Accepts an optional reference image for image-to-image workflows. Synchronous generation.


ElevenLabs

ElevenLabs v4

FieldValue
Keyelevenlabs-v4
Capabilitiesaudio_generation
Input modalitiestext
Output modalitiesaudio
Provider docs

High-quality text-to-speech with voice cloning. Returns an audio file via the task-poll pattern.


Kling

Kling 2.0

FieldValue
Keykling-2.0
Capabilitiesvideo_generation
Input modalitiestext
Output modalitiesvideo
Provider docs

Async video generation. Strong at character-consistent motion.


Suno

Suno v5

FieldValue
Keysuno-v5
Capabilitiesaudio_generation · music_generation
Input modalitiestext
Output modalitiesaudio
Provider docs

Produces full songs (vocals + instrumentation) from a prompt.
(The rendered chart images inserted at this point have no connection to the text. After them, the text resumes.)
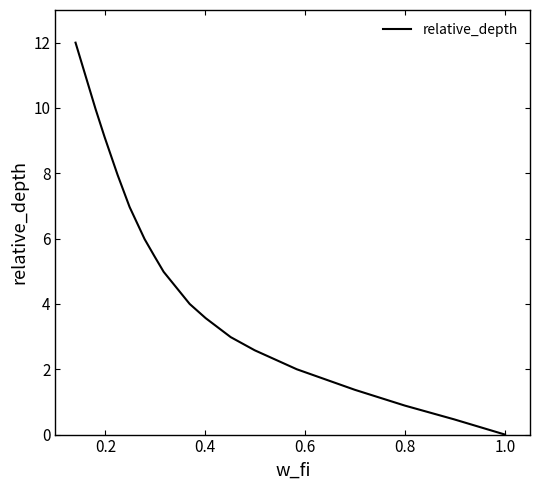

How many positive values are there?

17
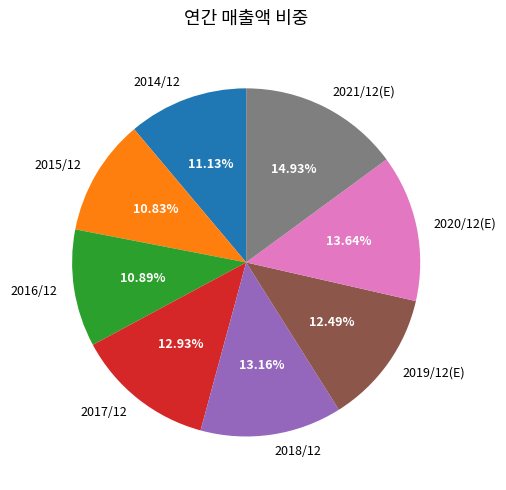

True or false: 2017/12 accounts for 3% of the total.

False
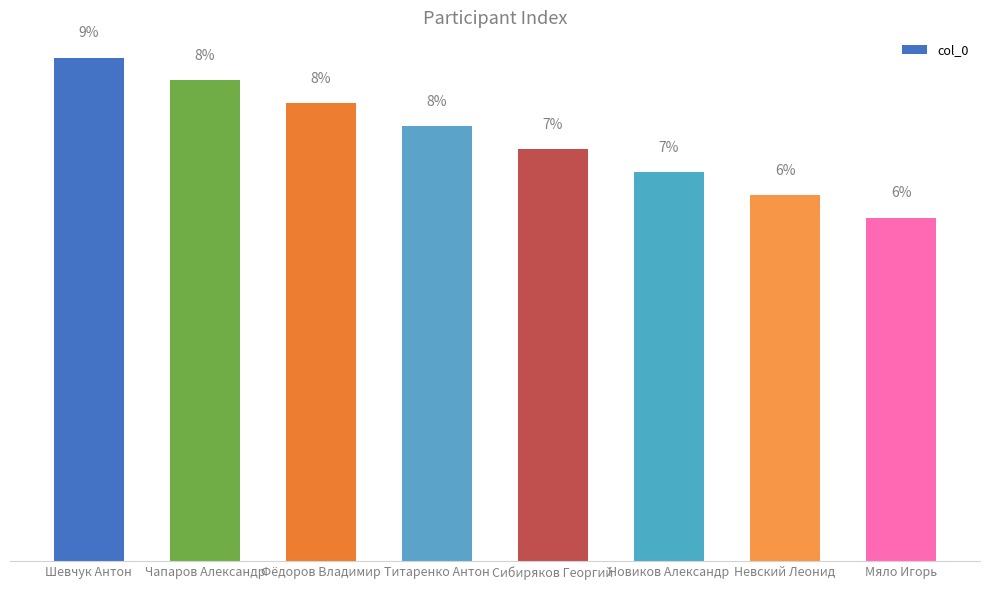

List the labels in order of value, smallest first.

Мяло Игорь, Невский Леонид, Новиков Александр, Сибиряков Георгий, Титаренко Антон, Фёдоров Владимир, Чапаров Александр, Шевчук Антон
Async; uses the task-poll pattern.


Midjourney

Midjourney 7

FieldValue
Keymidjourney-7
Capabilitiesimage_generation
Input modalitiestext
Output modalitiesimage
Provider docs

Premium artistic image generation. Not yet active in the default registry; enable via BYOK.


Using a model in a lens

Reference a model by its key in the lens version's model_id field or pass it in the execution DTO:

json
{
  "model_id": "gemini-2.5-pro",
  "input_snapshot": { "prompt": "Explain quantum entanglement simply." },
  "funding_source": "platform_credit"
}

Generative media lenses declare their output in output_contract.kind (image, video, audio, music). The execution engine routes to the correct GenerativeMediaAdapter automatically.